What does "calculus" mean? 
*

*"calculus" and "formal system"
From http://en.wikipedia.org/wiki/Propositional_calculus#Terminology

a calculus is a formal system that consists of 
  
  
*
  
*a set of syntactic expressions (well-formed formulæ or wffs), 
  
*a distinguished subset of these expressions (axioms), plus 
  
*a set of formal rules that define a specific binary relation on the space of expressions.
  

From http://en.wikipedia.org/wiki/Formal_system

Formal systems in mathematics consist of the following elements:
  
  
*
  
*A finite set of symbols (i.e. the alphabet), that can be used for constructing formulas (i.e. finite strings of symbols).
  
*A grammar, which tells how well-formed formulas (abbreviated wff) are constructed out of the symbols in the alphabet. It is
  usually
  required that there be a decision procedure for deciding whether a
  formula is well formed or not.
  
*A set of axioms or axiom schemata: each axiom must be a wff.
  
*A set of inference rules.
  

what is the difference between a formal system, and a calculus,
then? I think they are the same?

*"calculus" and "logic system"
"Calculus" appears in "propositional calculus" and "first-order
predicate calculus", which are also called "propositional logic" and
"first-order logic" respectively. So I thought "calculus" and
"logic" mean the same, and "a logic" is, according to
http://en.wikipedia.org/wiki/Formal_system#Logical_system, 

A logical system or, for short, logic, is a formal system together with a form of semantics, usually in the form of model-theoretic
  interpretation, which assigns truth values to sentences of the
  formal language, that is, formulae that contain no free variables. 

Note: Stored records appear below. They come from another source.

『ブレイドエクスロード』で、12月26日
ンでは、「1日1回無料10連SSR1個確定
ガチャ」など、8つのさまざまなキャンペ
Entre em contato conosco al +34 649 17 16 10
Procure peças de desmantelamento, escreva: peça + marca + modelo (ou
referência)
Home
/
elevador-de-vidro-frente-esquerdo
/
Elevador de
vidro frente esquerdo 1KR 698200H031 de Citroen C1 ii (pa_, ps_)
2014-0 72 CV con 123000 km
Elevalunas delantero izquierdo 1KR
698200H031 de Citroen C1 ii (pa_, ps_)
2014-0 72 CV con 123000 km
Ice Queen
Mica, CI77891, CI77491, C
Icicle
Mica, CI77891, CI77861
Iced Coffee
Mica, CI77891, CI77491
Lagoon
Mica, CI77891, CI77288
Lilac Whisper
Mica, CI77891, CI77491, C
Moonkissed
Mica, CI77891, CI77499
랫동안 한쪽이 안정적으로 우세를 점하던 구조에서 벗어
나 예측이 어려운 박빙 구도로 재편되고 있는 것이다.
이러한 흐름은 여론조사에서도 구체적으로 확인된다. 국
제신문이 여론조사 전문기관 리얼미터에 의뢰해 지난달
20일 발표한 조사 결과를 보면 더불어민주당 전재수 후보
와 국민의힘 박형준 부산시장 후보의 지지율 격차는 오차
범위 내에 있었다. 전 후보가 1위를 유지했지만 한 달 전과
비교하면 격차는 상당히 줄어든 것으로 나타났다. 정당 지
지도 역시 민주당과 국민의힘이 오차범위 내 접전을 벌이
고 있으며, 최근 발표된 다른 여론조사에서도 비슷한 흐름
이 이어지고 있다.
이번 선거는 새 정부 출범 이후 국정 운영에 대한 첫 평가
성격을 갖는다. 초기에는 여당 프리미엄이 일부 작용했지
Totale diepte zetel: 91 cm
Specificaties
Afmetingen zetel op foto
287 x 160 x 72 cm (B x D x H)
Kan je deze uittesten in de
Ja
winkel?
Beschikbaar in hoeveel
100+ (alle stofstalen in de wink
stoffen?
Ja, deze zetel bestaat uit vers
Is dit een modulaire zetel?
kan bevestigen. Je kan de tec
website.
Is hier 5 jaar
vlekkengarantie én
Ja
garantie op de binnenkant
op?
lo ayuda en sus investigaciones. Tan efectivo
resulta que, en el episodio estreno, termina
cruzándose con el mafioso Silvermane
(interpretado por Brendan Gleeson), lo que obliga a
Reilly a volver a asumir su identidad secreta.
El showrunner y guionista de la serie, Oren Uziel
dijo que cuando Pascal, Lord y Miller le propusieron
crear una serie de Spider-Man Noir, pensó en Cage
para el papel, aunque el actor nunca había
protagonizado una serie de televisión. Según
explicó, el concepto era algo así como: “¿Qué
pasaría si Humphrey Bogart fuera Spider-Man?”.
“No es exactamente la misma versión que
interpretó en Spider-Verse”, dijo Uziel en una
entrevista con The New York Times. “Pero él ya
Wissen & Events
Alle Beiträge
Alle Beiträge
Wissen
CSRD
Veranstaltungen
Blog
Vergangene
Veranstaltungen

But then I saw "calculus" also appears in "lambda calculus", which
is also a formal system. I think a lambda calculus isn't a logic
system, right? What does "calculus" mean in "lambda calculus"?

*Furthermore  "calculus" can also mean computational real analysis for first-year college students.


Thanks.
 A: Following my answer to your previous post, we can say that a formal system is made by an alphabet (the set of symbols), a gramamr (the formation rules, defining the "correct" expressions, i.e. the set of well-formed formulas) and a proof system or deductive calculus.
See Herbert Enderton, A Mathematical Introduction to Logic (2nd ed - 2001), page 110 :

We will introduce formal proofs but we will call them deductions, to avoid confusion
  with our English-language proofs. 
We will [...] select an infinite set $\Lambda$ of formulas to be called logical axioms. And we will have a rule of inference [i.e. modus ponens], which will enable us to obtain a new formula from certain others. Then for a set $\Gamma$ of formulas, the theorems of $\Gamma$ will be the formulas which can be obtained from $\Gamma \cup \Lambda$ by use of the rule of inference (some finite number of times). 
If $\varphi$ is a theorem of $\Gamma$ (written $\vdash \varphi$), then a sequence of formulas that records (as explained below) how $\varphi$ was obtained from $\Gamma \cup \Lambda$ with the rule of inference will be called a deduction of $\varphi$ from $\Gamma$.
The choice of $\Lambda$ and the choice of the rule (or rules) of inference are far from unique. In this [book] we are presenting one deductive calculus for first-order logic, chosen from the array of possible calculi. (For example, one can have $\Gamma = \emptyset$ by using many rules of inference [i.e. Natural Deduction]. We will take the opposite extreme; our set $\Lambda$ will be infinite but we will have only one rule of inference.)